As a part of the web-based study, 45 board-certified dermatologist familiar with pigmented lesion management each 60 clinical and dermoscopic images of clinically atypical pigmented lesions suggestive of melanoma. The images were reviewed without and with noninvasive pigmented lesion assay gene expression information and were then asked if the lesions should be biopsied. The researchers collected data between March 24, 2014, and November 13, 2015.
There were 581 fewer decisions to biopsy benign lesions of a total of 2,340 decisions when PLA was introduced. The dermatologists improved their mean biopsy sensitivity from 95% to 98.6% (P = .01) when they incorporated the PLA into their decision whether to biopsy. The mean biopsy specificity increased from 32.1% to 59.9% when the PLA data were used, resulting in statistically significant difference between the readers’ mean pre-PLA and post-PLA specificity (P < .001).

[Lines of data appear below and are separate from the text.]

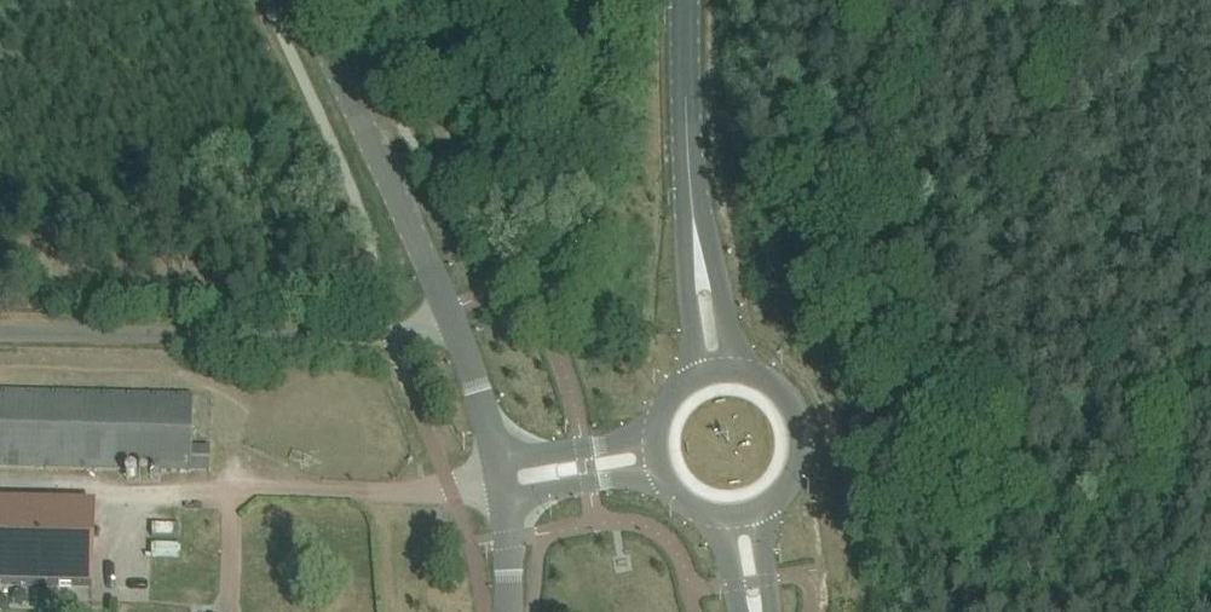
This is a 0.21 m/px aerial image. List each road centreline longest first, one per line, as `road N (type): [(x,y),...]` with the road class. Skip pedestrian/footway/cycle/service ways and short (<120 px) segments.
road 1 (residential): [(0,330),(390,337)]
road 2 (tertiary): [(305,0),(448,311)]
road 3 (secondary): [(742,361),(690,165)]
road 4 (secondary): [(690,165),(693,367)]
road 5 (secondary): [(763,513),(802,472),(808,444),(790,390),(742,361)]
road 6 (tertiary): [(448,311),(503,484)]
road 7 (secondary): [(685,0),(690,165)]
road 8 (tertiary): [(646,434),(525,456),(503,484)]
road 9 (tertiary): [(503,484),(533,491),(653,474)]
road 10 (tertiary): [(503,484),(509,611)]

According to Pigmented Lesion Treatment Market report published by Coherent Market Insights, pigmented lesions on exposed skin can be a symptom of skin cancer. Researchers concluded that, although the data obtained support the clinical utility of the PLA, implications on clinical care will be determined through increasing adoption of the test. Implications on clinical care are likely to be primarily influenced by the nature and location of the pigmented lesion in question and the need to obtain lesion information beyond clinical or dermatopathology-based image and pattern recognition.